* _INSTRUCTIONS TO FOLLOW_:
Every line of the records below that holds the word "Kurdistan" should be copied out.

>>

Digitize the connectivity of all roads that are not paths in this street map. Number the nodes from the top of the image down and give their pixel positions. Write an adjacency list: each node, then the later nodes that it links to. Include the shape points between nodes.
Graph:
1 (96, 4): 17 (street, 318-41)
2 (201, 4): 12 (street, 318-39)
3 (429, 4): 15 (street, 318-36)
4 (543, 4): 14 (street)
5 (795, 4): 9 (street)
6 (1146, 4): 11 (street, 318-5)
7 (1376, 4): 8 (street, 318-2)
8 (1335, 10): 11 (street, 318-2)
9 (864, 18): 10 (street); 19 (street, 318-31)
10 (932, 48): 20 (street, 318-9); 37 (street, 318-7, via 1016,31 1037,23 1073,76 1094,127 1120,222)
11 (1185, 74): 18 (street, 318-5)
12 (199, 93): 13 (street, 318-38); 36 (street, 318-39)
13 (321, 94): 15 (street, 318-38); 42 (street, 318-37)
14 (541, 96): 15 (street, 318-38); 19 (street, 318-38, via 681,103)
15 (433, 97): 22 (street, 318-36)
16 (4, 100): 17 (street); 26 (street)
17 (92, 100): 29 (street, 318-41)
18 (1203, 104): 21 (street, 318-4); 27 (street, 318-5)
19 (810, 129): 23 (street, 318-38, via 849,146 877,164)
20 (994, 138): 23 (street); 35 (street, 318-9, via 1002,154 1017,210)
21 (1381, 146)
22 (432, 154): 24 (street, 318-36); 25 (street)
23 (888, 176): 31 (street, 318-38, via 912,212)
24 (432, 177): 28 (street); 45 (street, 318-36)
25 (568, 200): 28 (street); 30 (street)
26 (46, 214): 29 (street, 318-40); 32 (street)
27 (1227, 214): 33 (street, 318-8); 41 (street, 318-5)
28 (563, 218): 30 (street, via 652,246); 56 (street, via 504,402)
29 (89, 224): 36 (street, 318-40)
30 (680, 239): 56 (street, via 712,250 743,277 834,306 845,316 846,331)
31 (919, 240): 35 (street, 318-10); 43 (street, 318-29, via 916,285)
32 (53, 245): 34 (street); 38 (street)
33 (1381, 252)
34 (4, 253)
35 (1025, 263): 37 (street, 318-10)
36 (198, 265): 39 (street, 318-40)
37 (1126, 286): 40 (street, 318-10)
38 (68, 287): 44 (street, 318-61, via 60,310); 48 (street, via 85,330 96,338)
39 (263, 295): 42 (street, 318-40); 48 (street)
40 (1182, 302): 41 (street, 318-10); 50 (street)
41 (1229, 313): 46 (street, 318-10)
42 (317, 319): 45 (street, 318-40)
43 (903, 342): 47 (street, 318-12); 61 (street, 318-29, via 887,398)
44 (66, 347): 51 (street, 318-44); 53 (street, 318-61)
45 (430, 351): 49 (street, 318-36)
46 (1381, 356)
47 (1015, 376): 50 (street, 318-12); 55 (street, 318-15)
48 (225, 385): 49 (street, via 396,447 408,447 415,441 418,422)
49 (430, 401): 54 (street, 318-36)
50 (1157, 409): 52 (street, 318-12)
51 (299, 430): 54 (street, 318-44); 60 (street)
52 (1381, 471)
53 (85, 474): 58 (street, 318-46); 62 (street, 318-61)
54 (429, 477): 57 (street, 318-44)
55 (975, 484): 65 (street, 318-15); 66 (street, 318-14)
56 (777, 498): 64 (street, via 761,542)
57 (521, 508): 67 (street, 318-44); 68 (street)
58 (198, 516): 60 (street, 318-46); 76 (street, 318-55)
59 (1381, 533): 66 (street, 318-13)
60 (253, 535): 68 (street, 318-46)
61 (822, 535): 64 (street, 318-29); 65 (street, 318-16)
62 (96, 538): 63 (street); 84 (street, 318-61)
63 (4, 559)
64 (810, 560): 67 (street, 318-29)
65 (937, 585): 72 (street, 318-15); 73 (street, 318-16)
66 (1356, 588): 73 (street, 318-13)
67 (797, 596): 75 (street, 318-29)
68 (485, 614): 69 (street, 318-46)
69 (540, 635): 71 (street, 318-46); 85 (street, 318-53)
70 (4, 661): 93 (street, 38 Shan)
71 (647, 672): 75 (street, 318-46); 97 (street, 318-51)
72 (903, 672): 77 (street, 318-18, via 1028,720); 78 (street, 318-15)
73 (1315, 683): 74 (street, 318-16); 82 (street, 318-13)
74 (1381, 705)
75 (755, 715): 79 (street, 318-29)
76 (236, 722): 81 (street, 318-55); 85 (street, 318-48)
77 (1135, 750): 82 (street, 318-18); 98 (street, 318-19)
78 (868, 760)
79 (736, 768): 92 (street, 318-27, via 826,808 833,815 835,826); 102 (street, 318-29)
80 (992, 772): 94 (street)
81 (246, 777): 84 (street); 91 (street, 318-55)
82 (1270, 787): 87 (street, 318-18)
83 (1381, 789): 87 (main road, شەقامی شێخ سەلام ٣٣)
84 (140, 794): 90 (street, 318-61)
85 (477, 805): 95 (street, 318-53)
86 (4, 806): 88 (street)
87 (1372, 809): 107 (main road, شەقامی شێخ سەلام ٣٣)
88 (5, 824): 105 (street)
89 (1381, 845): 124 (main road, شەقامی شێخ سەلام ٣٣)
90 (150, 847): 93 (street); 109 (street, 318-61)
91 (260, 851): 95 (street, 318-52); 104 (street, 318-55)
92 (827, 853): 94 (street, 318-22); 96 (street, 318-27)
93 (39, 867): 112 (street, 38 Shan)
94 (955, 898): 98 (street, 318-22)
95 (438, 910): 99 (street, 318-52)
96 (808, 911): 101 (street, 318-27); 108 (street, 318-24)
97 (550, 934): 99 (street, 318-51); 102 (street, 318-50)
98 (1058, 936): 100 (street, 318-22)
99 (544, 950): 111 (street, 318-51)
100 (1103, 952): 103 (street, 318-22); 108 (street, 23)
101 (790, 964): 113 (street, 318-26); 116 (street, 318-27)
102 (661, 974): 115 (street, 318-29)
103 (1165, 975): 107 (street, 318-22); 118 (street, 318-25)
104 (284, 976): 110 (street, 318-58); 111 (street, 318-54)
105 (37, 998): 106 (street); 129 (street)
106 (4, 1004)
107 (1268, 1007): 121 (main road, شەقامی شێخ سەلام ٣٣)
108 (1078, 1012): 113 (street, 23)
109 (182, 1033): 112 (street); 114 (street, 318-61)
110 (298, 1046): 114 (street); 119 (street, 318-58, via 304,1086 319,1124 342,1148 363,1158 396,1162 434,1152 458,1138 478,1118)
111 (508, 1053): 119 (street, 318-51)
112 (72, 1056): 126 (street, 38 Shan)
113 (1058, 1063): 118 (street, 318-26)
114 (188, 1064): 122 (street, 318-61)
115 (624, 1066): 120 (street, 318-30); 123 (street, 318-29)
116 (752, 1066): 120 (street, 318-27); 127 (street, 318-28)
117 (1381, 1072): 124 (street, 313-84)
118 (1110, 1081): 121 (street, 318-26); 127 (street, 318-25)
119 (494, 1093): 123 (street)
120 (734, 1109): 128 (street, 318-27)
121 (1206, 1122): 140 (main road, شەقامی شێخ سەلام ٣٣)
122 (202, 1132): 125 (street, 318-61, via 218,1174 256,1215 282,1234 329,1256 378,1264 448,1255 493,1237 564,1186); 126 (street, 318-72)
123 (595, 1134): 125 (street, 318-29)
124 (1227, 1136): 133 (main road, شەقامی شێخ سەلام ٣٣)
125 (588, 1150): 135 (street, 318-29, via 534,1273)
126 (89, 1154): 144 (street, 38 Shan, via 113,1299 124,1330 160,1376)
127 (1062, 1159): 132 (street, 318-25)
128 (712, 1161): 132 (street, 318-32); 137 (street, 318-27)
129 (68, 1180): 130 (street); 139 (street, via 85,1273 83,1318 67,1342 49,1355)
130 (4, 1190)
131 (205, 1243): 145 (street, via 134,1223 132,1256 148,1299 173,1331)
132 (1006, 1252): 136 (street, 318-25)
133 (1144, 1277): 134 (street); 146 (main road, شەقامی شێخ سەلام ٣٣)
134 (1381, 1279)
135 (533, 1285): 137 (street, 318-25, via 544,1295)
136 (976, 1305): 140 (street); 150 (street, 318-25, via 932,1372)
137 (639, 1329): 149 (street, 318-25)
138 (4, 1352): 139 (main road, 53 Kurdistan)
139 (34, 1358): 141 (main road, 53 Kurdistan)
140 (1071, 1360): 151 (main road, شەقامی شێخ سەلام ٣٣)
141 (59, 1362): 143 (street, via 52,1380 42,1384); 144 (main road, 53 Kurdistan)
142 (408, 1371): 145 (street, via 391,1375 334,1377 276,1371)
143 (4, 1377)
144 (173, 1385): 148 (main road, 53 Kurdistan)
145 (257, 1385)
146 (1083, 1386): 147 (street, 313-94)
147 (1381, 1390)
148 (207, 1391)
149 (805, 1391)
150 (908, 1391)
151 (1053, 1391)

<<
>>

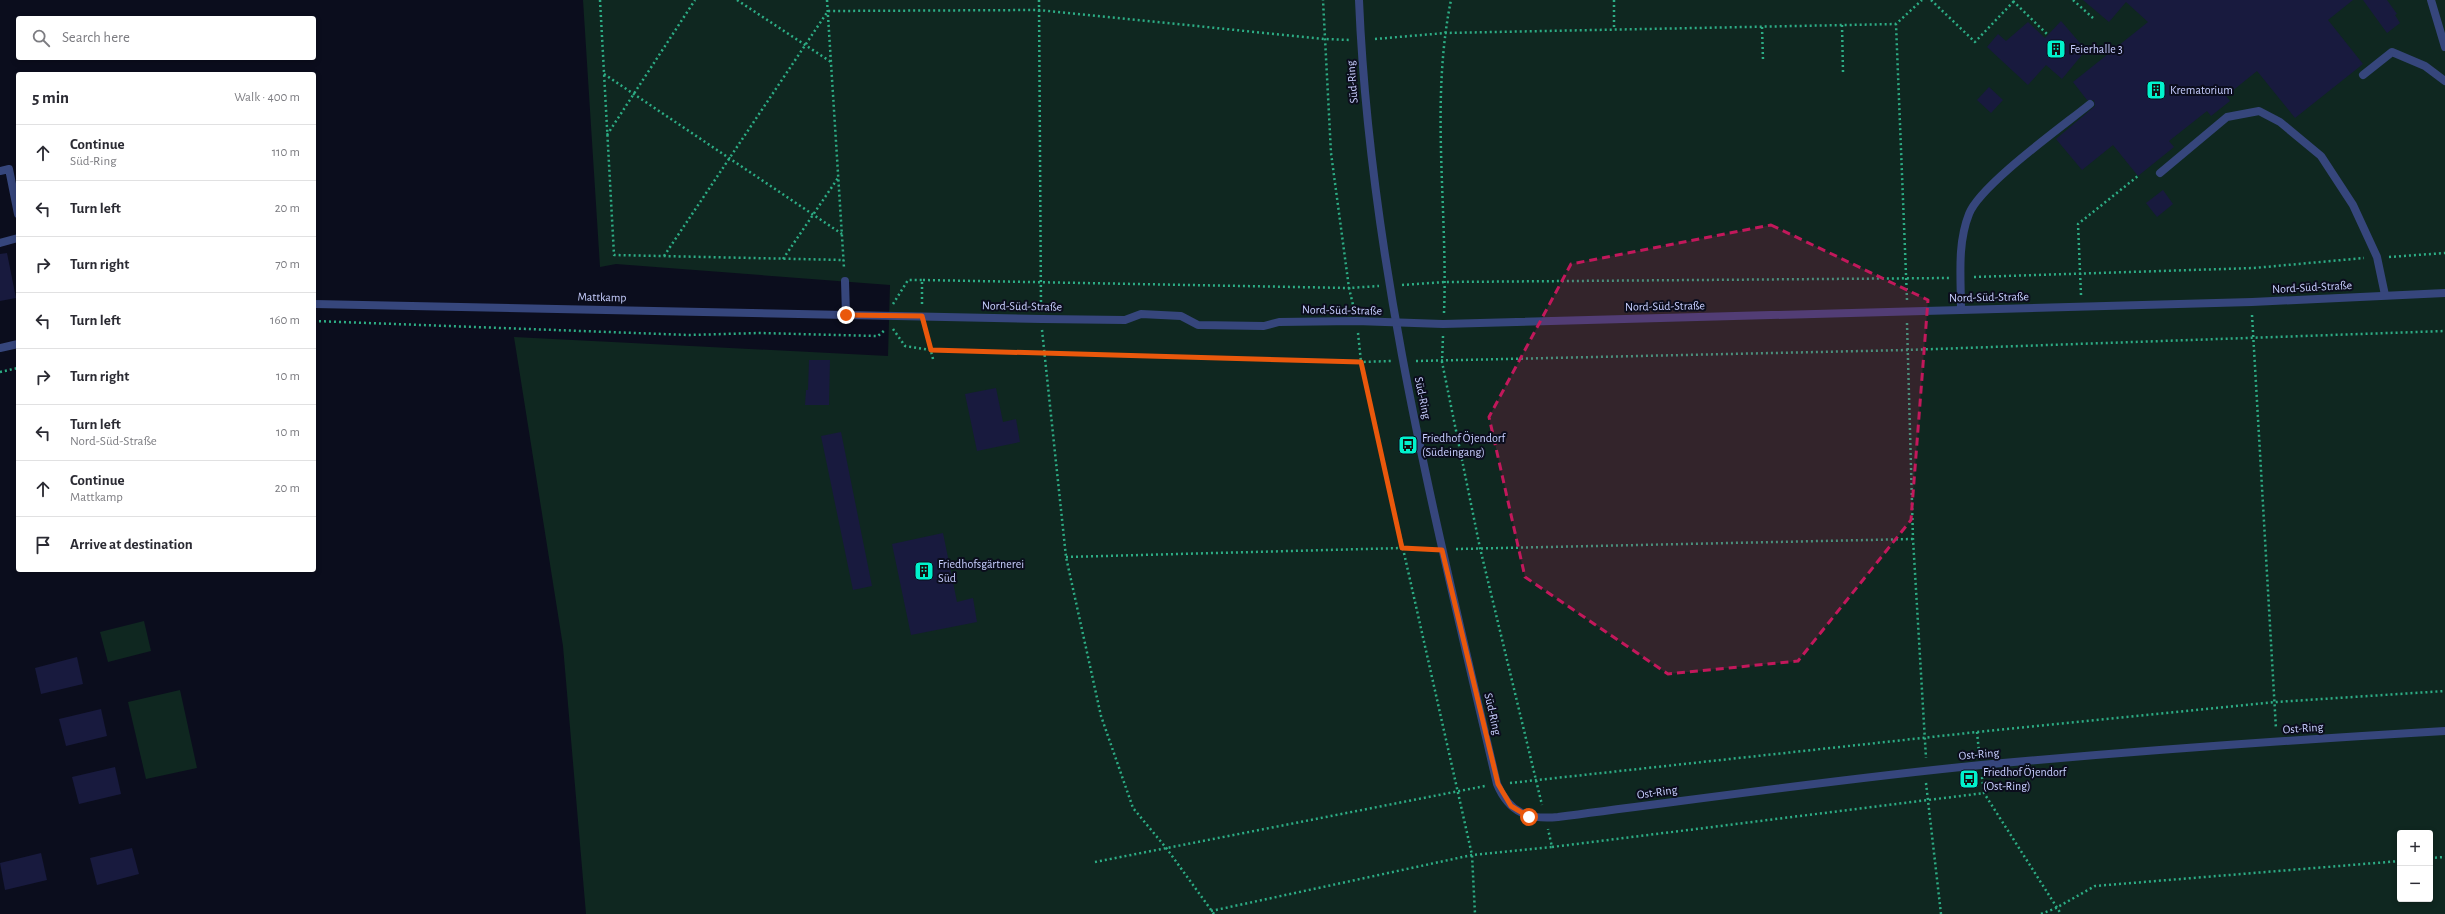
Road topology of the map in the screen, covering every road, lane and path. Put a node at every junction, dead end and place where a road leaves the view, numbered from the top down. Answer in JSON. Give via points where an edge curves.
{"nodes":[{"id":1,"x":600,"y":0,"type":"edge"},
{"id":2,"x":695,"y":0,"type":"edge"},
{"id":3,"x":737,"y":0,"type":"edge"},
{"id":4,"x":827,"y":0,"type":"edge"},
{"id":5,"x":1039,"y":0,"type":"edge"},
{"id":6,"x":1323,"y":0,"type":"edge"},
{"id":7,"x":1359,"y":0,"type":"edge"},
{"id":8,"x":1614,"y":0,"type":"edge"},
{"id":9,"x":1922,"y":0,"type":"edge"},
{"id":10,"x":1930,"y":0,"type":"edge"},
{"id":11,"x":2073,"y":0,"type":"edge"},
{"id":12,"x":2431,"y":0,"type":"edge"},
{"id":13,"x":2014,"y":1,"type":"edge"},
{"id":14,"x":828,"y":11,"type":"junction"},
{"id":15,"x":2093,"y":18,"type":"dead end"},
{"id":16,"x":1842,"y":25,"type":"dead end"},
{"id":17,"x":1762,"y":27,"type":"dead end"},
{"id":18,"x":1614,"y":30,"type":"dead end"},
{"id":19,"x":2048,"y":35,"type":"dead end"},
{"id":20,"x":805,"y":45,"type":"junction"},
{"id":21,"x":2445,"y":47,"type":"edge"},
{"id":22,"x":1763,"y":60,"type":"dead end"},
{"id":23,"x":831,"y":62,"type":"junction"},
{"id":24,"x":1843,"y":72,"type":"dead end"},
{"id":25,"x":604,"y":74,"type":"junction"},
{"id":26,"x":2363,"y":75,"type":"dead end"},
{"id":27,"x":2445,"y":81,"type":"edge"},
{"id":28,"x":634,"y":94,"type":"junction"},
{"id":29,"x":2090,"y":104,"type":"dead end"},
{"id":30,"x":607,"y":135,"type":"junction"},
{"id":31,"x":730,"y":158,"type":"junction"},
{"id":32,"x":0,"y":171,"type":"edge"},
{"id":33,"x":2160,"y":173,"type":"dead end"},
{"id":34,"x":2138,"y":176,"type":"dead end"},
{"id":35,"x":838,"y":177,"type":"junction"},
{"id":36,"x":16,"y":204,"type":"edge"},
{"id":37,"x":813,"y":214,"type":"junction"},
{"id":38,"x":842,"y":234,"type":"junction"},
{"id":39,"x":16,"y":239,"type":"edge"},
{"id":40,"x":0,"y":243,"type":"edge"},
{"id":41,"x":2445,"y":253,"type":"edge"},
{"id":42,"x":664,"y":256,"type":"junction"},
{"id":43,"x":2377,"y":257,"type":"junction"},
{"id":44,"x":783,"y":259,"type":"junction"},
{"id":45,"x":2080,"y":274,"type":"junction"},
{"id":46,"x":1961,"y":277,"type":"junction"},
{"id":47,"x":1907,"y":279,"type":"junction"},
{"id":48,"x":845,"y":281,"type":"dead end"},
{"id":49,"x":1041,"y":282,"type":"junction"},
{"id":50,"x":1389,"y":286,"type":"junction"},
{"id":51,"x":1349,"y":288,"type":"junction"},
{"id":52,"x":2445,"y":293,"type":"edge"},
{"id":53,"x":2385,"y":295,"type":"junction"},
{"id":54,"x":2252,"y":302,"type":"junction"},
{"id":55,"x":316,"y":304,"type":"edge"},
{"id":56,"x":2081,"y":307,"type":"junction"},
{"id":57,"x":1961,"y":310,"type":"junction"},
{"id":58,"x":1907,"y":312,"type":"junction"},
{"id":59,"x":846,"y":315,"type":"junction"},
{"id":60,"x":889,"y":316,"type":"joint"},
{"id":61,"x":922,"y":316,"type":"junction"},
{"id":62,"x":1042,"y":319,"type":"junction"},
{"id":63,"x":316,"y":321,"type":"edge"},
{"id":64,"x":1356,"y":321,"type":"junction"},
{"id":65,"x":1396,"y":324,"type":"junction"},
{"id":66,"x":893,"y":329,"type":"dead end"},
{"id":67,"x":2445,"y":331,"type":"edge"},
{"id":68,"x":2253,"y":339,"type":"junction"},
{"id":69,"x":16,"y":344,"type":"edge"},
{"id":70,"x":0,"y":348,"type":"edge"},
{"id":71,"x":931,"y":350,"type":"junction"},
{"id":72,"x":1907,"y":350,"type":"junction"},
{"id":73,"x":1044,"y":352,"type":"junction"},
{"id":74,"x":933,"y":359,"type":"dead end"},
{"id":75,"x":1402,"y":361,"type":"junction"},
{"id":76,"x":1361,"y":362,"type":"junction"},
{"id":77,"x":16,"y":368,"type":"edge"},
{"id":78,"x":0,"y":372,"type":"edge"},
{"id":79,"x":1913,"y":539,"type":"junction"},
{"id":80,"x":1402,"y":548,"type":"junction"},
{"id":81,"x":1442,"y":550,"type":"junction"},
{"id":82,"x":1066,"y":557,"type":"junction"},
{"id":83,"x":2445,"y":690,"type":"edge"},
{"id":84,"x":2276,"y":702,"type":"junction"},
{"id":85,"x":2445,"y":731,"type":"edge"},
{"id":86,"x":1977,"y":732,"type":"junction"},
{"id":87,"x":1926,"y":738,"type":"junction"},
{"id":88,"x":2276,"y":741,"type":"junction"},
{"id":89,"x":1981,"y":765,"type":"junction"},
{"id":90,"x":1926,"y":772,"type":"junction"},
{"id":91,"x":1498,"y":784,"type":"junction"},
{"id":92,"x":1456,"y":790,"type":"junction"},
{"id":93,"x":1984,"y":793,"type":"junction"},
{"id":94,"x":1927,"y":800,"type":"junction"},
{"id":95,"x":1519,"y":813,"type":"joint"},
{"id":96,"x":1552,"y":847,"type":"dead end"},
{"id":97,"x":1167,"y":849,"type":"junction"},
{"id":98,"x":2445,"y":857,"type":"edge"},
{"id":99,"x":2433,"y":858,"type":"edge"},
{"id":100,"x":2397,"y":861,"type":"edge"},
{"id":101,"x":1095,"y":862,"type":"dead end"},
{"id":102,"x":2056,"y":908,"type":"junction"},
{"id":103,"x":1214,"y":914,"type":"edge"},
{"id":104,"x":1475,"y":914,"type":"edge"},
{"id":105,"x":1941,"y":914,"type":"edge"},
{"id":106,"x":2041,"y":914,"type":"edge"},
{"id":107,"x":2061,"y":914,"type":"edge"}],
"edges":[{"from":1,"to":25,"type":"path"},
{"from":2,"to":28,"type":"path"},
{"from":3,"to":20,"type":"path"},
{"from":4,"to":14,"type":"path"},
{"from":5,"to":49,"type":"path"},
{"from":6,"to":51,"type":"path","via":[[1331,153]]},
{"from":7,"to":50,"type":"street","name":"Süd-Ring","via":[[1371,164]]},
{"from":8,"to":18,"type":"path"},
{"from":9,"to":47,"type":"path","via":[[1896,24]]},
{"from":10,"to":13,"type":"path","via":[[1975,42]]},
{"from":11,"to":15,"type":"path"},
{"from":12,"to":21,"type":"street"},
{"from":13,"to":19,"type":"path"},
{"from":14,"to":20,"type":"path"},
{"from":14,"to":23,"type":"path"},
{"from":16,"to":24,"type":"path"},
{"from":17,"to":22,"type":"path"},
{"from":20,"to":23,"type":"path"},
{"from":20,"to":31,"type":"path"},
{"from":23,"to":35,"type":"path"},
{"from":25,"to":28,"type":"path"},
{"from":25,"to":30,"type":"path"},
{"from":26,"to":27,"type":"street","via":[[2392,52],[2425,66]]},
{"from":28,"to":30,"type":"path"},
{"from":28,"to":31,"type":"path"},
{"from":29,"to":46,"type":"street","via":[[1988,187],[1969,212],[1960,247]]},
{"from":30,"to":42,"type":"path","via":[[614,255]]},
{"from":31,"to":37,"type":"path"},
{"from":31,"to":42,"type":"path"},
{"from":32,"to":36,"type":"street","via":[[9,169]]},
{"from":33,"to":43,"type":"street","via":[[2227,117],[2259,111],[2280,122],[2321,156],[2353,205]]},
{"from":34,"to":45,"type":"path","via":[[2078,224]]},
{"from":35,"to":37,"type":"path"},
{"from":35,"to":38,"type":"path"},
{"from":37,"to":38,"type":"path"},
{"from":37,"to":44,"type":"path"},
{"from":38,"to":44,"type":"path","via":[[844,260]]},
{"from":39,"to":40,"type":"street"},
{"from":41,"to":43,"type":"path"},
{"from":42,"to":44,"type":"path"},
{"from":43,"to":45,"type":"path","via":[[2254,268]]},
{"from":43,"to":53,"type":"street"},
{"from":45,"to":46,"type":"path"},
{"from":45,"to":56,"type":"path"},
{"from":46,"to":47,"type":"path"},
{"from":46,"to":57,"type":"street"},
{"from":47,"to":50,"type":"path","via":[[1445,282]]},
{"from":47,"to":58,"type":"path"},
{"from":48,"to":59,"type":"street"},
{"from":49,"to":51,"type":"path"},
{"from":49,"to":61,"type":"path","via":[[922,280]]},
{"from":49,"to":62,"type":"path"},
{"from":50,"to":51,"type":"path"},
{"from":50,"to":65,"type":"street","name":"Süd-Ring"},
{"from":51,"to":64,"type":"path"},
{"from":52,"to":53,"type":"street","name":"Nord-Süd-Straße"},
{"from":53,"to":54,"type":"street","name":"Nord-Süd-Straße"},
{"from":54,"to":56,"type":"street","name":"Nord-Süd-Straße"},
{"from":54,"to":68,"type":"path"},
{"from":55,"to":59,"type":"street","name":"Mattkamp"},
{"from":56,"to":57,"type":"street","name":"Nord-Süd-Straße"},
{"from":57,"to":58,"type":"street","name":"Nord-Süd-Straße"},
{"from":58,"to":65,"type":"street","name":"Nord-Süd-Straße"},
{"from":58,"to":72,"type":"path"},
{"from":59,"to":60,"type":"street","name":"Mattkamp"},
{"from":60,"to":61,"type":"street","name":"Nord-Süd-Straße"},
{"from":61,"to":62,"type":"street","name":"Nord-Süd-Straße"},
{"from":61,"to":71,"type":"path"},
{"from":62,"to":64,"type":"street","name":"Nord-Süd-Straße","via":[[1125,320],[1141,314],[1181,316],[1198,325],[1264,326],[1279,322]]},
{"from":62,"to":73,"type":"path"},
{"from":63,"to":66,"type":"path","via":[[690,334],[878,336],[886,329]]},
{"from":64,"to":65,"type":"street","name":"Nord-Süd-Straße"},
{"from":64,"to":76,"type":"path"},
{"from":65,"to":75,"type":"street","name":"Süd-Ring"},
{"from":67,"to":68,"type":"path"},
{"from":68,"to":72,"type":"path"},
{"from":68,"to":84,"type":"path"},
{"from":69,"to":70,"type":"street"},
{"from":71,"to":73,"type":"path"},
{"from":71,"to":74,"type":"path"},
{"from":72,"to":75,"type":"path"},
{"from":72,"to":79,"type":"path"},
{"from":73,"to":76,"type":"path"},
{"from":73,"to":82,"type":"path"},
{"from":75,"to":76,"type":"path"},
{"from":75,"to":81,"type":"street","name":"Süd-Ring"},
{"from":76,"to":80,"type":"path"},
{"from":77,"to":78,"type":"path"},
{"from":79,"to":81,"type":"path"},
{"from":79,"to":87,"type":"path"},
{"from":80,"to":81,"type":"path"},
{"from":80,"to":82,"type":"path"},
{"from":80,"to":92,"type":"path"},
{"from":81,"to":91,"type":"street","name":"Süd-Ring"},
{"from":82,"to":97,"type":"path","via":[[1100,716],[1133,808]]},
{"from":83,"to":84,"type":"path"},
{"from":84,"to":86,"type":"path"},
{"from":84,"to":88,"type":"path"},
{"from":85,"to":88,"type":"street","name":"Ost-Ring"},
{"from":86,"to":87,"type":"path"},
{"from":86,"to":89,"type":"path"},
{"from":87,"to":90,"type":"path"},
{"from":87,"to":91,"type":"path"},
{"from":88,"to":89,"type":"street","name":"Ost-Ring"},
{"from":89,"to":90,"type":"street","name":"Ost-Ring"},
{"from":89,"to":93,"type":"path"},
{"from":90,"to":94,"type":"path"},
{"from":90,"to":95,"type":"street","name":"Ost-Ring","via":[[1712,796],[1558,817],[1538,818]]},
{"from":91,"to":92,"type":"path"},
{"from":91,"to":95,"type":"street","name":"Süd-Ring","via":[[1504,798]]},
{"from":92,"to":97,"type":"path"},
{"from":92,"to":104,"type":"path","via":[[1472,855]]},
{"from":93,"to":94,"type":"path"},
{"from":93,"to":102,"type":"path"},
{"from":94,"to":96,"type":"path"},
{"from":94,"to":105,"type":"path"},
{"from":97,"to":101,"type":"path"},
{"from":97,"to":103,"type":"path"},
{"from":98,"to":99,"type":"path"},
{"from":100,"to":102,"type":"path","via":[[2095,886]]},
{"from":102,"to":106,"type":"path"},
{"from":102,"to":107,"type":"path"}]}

<<

* _RESPONSE FOR THIS EXERCISE_:
138 (4, 1352): 139 (main road, 53 Kurdistan)
139 (34, 1358): 141 (main road, 53 Kurdistan)
141 (59, 1362): 143 (street, via 52,1380 42,1384); 144 (main road, 53 Kurdistan)
144 (173, 1385): 148 (main road, 53 Kurdistan)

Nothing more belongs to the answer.